**Page text:**
The Photoplay Title

Increasing Importance of the Title.—There has been a style in tides somewhat as in dress. At one time it was customary to use a certain fixed order of words. Later the fad was to use the leading character’s name as a title. Then titles of color were used. But all the while, little real attention was paid to the importance of the title. Most writers were content to affix to their manuscript a general expression vaguely related to the plot, and to let it go at that.

Of late, however, writers have begun to give the title its proper share of attention. They have come to realize that there are three important elements in successful photoplay writing; and, if a writer masters these, he is quite apt to be successful. These three elements in order of importance are: plot, synopsis, and title. If you can evolve an original plot, comprehensively outline it in a well-written synopsis, and pre-cede the whole with a satisfactory title, success is yours. As indicated above, plot is by far the most important element in photoplay writing. The ability to write a good synopsis is next in importance. The aptitude of selecting a good title is third. These three things form the successful triumvirate of successful photoplay writing.

Why the Title Is Important.—There are two things that enable producers and exhibitors to advertise their photo-plays successfully to the public. First, the “star” featured in the picture ; and, second, the title of the play.

As time goes on, the star becomes less important. People are beginning to awaken to a realization of the fact that a highly celebrated actor featured in a play does not necessarily mean an entertaining production. In a great many instances, film companies have gone to enormous expense to employ grand opera stars or stage favorites to appear in pictures, because of the advertising value of their names. Frequently, these plays have been utter failures. For example, William Collier, a successful actor on the legitimate stage, was employed by Mack Sennett to appear in a few comedies. Mr. Collier’s name had great advertising value; but, when his pictures were produced, they were generally said to be failures. Mr. Collier is funny of word and manner; therefore, he failed in the photoplay. DeWolf Hopper was featured at considerable expense in “Don Quixote?’ Mr. Hopper is a successful stage comedian. His picture ‘Don Quixote” was not highly satisfactory. His style of humor was not adapted to the photoplay. Mary Garden, a talented and successful grand opera star, was pronounced by most critics a failure in “Thais.” All this goes to demonstrate that, in the future, producers are likely to pay less attention to the star and more attention to the play. The story itself will come into its own; therefore, the story’s title will be the main means of advertising the play and will assume more importance than it does to-day. Even at present the title of a photoplay often has more “box-office” value than anything else. Knowing, then, that the title is of such tremendous importance, the new writer ought to know exactly what it should do.

The First Duties of a Title.—The main purpose of the title is to advertise your play to the public. It may or it may not give a correct idea of what your play is about. This is not absolutely necessary. But it must arrest the attention of the playgoer and make him want to see your photoplay.

Before a title can appeal to the public, however, the play must be accepted for production by some film company. But, before your play can be accepted, it must appeal to some editor. It is essential, therefore, that the title attract the editor.

**Provided records:**
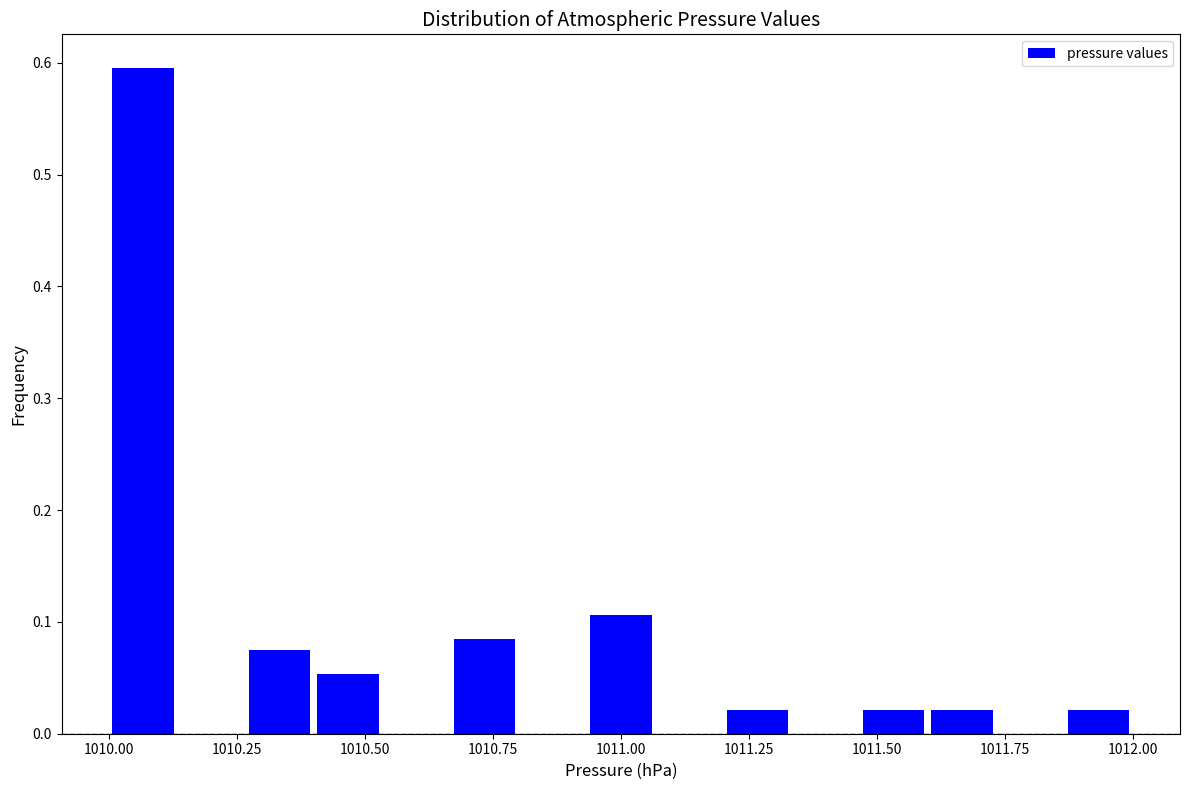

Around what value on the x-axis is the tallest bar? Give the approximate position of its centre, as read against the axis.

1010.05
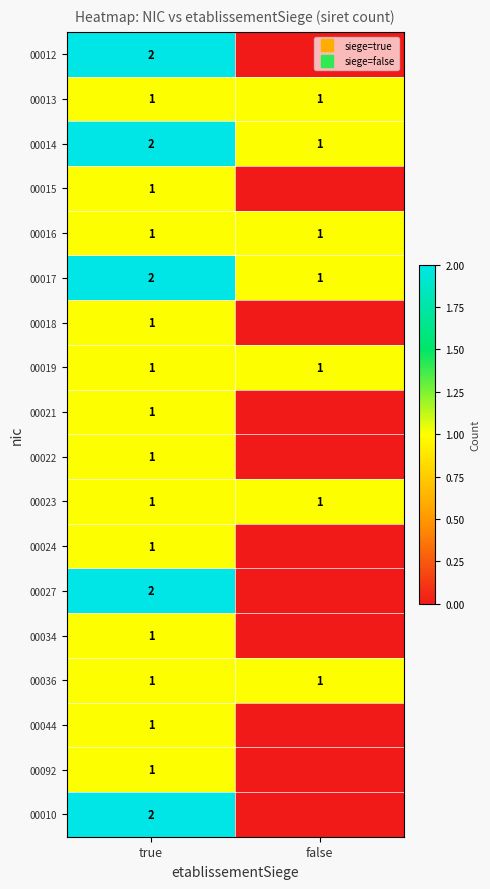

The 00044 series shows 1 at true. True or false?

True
...
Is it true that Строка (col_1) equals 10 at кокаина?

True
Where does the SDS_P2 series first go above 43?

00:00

**What the exercise asks:**
Answer these questions using the text on photoplay titles.
1. What three elements of successful photoplay writing does it name, in order of importance?
2. Which actor did Mack Sennett employ to appear in a few comedies?
3. Before a play can be accepted for production, to whom must it appeal?

**Exercise solution:**
1. Plot, synopsis, and title.
2. William Collier.
3. Some editor.